Kasus ROS dan Amanda merupakan contoh kekerasan berbasis jender secara daring. Aktivis organisasi masyarakat sipil menyebutnya sebagai kekerasan berbasis jender daring. Dari sejumlah korban yang mengadu ke LBH APIK, terungkap modus pelaku berbeda-beda. Namun, tujuannya tetap eksploitasi seksual dan ekonomi.
Said mencontohkan dengan kasus korban perempuan pekerja seks. Modusnya, pelaku menghubungi korban, membayar korban sekian rupiah, lantas meminta korban melakukan aktivitas seksual secara daring. Pelaku merekam videonya, kemudian mengontak balik korban, memeras, dan meminta korban melakukan aktivitas seksual secara daring tanpa dibayar, juga meminta uang.

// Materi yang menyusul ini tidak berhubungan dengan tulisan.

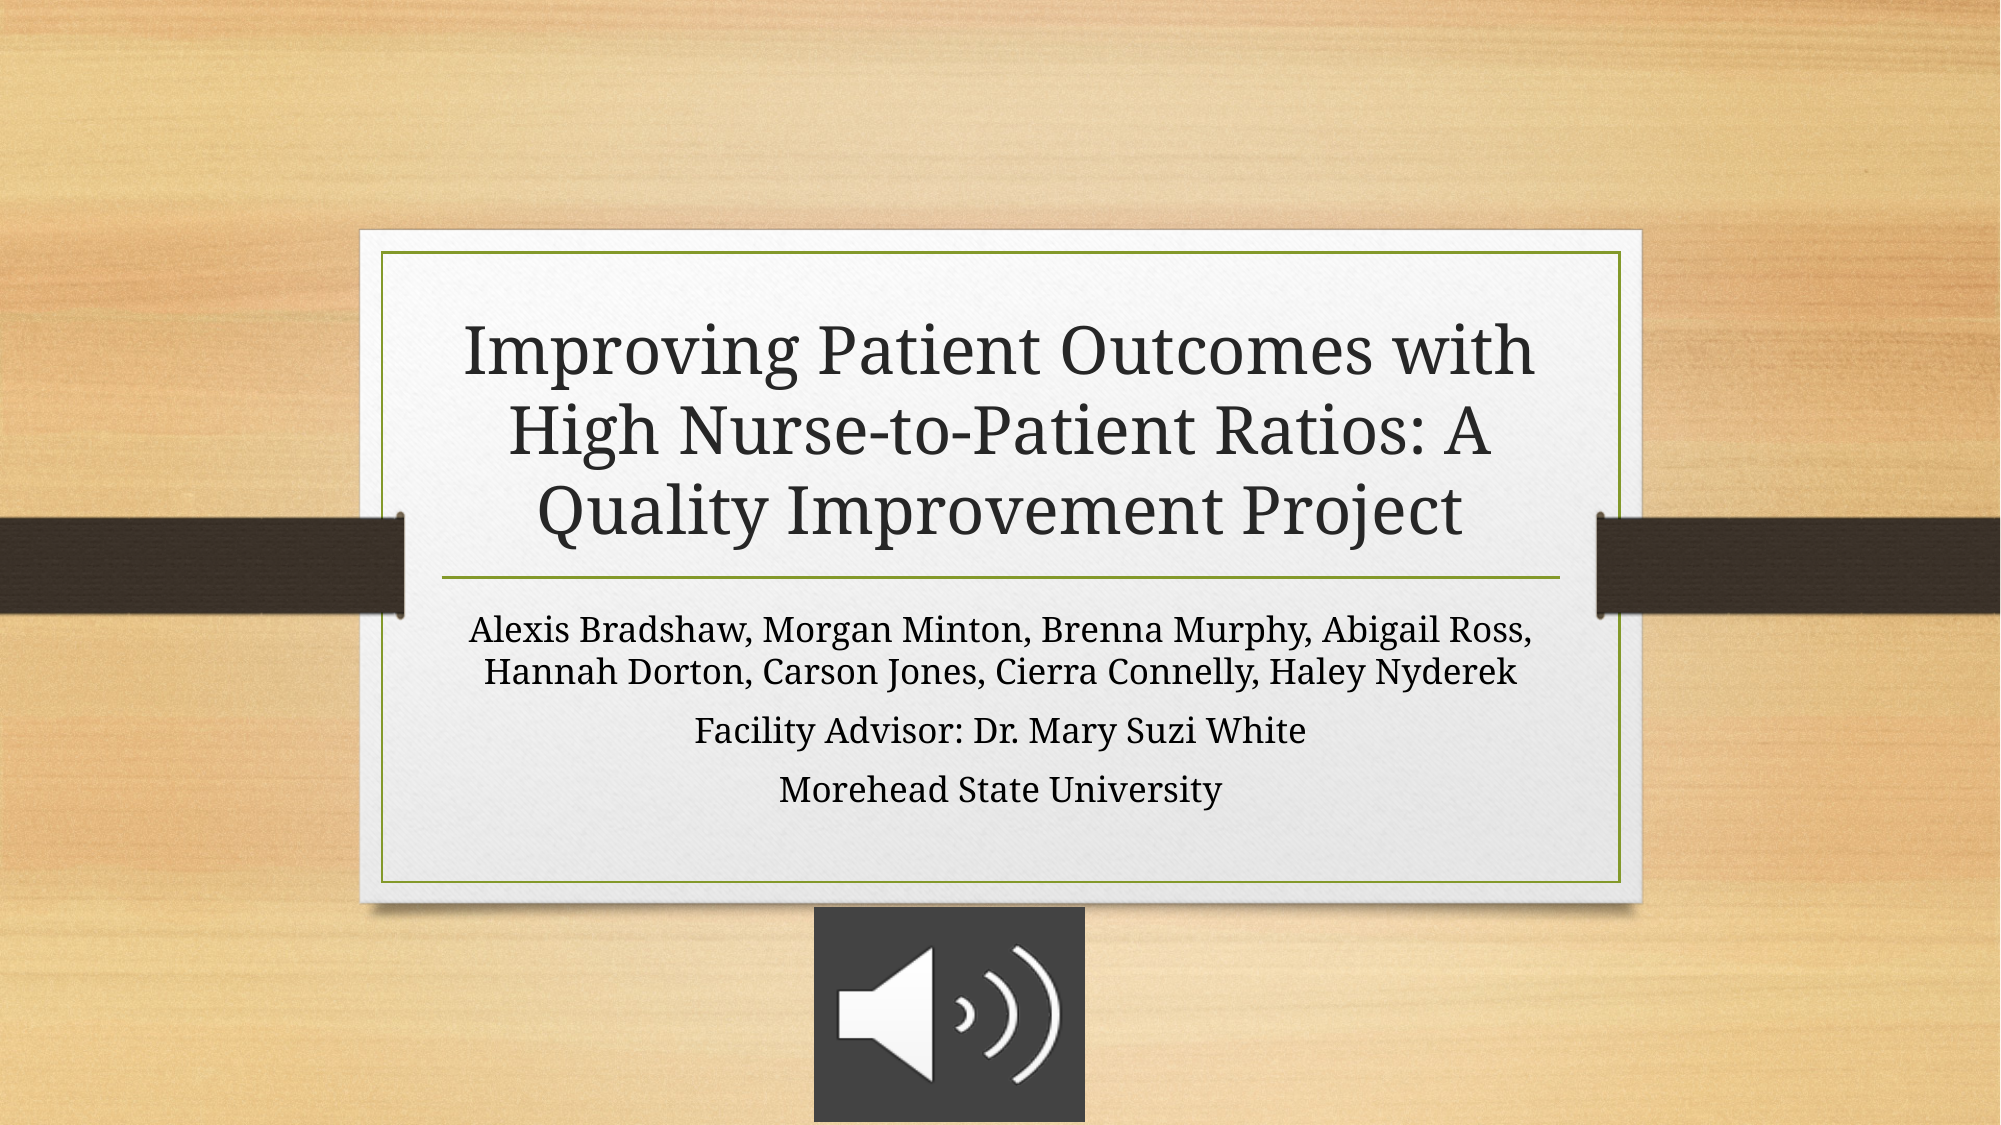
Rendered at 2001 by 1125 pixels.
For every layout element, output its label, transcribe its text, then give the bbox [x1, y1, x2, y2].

Jika tidak, pelaku mengancam akan menyebarkan video korban. Sejumlah korban memilih bungkam, menjadi korban berlapis, karena takut dan malu melapor.
Kekerasan serupa pernah dialami Baiq Nuril Maknun (41), mantan tenaga honorer SMA Negeri 7 Mataram, Nusa Tenggara Barat. Baiq Nuril adalah korban pelecehan seksual yang diduga dilakukan kepala sekolah tempatnya bekerja. Atasannya melakukan percakapan tak senonoh yang direkam Baiq Nuril. Namun, Baiq Nuril kemudian dilaporkan ke kepolisian.
Di pengadilan, ia didakwa melanggar Undang-Undang Nomor 19 Tahun 2016 tentang Informasi dan Transaksi Elektronik (ITE) karena dituduh menyebarkan konten pornografi. Setelah berjuang hampir empat tahun lima bulan, awal Agustus 2018, Baiq Nuril menerima amnesti (peniadaan hukuman) dari Presiden Joko Widodo.
”Kasus saya jadi pelajaran buat diri saya dan semua orang. Kasus saya membuka mata banyak orang karena banyak orang tidak tahu pelecehan dan kekerasan seksual,” ujar Baiq, Minggu (13/12).